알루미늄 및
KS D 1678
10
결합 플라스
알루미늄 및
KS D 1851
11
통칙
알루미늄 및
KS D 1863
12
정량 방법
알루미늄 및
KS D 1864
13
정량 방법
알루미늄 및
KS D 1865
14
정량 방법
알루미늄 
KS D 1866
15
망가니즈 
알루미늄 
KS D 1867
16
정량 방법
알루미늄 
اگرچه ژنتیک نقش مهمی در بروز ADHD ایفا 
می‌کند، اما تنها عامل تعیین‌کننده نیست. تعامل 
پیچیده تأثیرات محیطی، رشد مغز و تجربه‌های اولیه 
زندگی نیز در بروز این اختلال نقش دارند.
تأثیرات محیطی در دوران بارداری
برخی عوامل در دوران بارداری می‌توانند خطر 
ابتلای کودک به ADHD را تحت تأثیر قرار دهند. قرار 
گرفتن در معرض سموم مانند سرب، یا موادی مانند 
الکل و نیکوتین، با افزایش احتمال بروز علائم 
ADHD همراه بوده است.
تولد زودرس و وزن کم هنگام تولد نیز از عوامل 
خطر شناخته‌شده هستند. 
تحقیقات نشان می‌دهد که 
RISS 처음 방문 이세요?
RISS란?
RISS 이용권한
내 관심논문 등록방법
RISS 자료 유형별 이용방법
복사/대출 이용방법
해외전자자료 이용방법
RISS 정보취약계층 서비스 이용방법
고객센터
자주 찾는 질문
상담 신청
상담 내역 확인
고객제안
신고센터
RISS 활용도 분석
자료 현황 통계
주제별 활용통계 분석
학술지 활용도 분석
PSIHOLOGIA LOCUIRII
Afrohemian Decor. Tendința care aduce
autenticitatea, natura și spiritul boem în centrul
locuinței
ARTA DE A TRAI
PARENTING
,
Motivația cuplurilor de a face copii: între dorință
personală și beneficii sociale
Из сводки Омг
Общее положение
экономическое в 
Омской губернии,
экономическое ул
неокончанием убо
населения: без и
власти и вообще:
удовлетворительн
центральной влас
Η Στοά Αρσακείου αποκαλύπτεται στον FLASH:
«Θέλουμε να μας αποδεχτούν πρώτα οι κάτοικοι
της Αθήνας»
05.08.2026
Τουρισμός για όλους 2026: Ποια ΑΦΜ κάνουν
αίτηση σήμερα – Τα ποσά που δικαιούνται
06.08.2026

──────────

## EXERCISE OBJECTIVE
Each line above must be reproduced exactly.

## REPLY TO THE EXERCISE
알루미늄 및
KS D 1678
10
결합 플라스
알루미늄 및
KS D 1851
11
통칙
알루미늄 및
KS D 1863
12
정량 방법
알루미늄 및
KS D 1864
13
정량 방법
알루미늄 및
KS D 1865
14
정량 방법
알루미늄 
KS D 1866
15
망가니즈 
알루미늄 
KS D 1867
16
정량 방법
알루미늄 
اگرچه ژنتیک نقش مهمی در بروز ADHD ایفا 
می‌کند، اما تنها عامل تعیین‌کننده نیست. تعامل 
پیچیده تأثیرات محیطی، رشد مغز و تجربه‌های اولیه 
زندگی نیز در بروز این اختلال نقش دارند.
تأثیرات محیطی در دوران بارداری
برخی عوامل در دوران بارداری می‌توانند خطر 
ابتلای کودک به ADHD را تحت تأثیر قرار دهند. قرار 
گرفتن در معرض سموم مانند سرب، یا موادی مانند 
الکل و نیکوتین، با افزایش احتمال بروز علائم 
ADHD همراه بوده است.
تولد زودرس و وزن کم هنگام تولد نیز از عوامل 
خطر شناخته‌شده هستند. 
تحقیقات نشان می‌دهد که 
RISS 처음 방문 이세요?
RISS란?
RISS 이용권한
내 관심논문 등록방법
RISS 자료 유형별 이용방법
복사/대출 이용방법
해외전자자료 이용방법
RISS 정보취약계층 서비스 이용방법
고객센터
자주 찾는 질문
상담 신청
상담 내역 확인
고객제안
신고센터
RISS 활용도 분석
자료 현황 통계
주제별 활용통계 분석
학술지 활용도 분석
PSIHOLOGIA LOCUIRII
Afrohemian Decor. Tendința care aduce
autenticitatea, natura și spiritul boem în centrul
locuinței
ARTA DE A TRAI
PARENTING
,
Motivația cuplurilor de a face copii: între dorință
personală și beneficii sociale
Из сводки Омг
Общее положение
экономическое в 
Омской губернии,
экономическое ул
неокончанием убо
населения: без и
власти и вообще:
удовлетворительн
центральной влас
Η Στοά Αρσακείου αποκαλύπτεται στον FLASH:
«Θέλουμε να μας αποδεχτούν πρώτα οι κάτοικοι
της Αθήνας»
05.08.2026
Τουρισμός για όλους 2026: Ποια ΑΦΜ κάνουν
αίτηση σήμερα – Τα ποσά που δικαιούνται
06.08.2026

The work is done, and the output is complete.